Panel Paper:
Strong Start for Mothers and Newborns: Year 2 Findings from the National Program Evaluation
*Names in bold indicate Presenter
This presentation provides interim findings from the evaluation and summarizes the status of the evaluation’s research efforts. At the end of the second year of this five-year study, key findings include:
Strong Start enrollment surpassed 23,000 pregnant and postpartum women enrolled in Medicaid or CHIP. Participant data illustrate that the program is serving a disadvantaged population typified by low levels of educational attainment, high rates of unemployment, persistent food insecurity, unstable housing, and high rates of previous preterm birth. Roughly one quarter of enrollees exhibited depressive symptoms at intake, a rate that is nearly twice that of the general antenatal population. Strong Start interventions appear well designed to support women with psychosocial stressors; common elements among the three approaches are an emphasis on relationship-centered care, psychosocial support, education and care coordination.

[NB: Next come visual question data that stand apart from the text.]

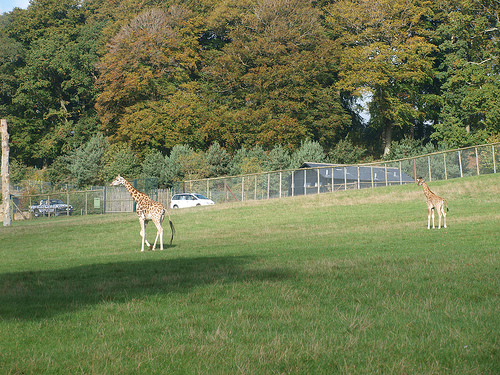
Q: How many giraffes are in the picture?
A: Two.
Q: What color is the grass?
A: Green.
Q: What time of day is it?
A: Day time.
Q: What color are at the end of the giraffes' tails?
A: Black.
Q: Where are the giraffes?
A: In a field.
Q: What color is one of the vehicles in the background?
A: White.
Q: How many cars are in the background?
A: Two.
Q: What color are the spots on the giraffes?
A: Brown.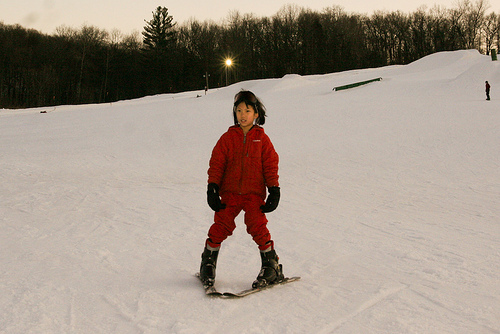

Strong Start programs have overcome many initial implementation challenges and adapted and refined their approaches to care. Strong Start providers have become more comfortable delivering enhanced services and believe they are achieving positive results. Examples of program maturation include improved enrollment systems; more coordinated staff roles and enhanced relationships with obstetrical providers; and service provision adapted to better fit the needs of patients.
Strong Start participants express overwhelming satisfaction with the prenatal care they are receiving under Strong Start. Preliminary evidence also suggests that participants experience better birth outcomes compared to national benchmarks, including lower rates of Caesarean section and labor induction, higher rates of vaginal birth after cesarean, higher rates of breastfeeding, and in some cases lower rates of preterm births.
Prenatal care enhancements such as maternity care homes, group prenatal care, and birth centers have the potential to improve the country’s persistently high rates of poor maternal and infant birth outcomes. Since Medicaid covers almost half the births in the U.S. and most births to low-income women—who have disproportionately poor outcomes—Medicaid programs may have significant new opportunities to address these problems.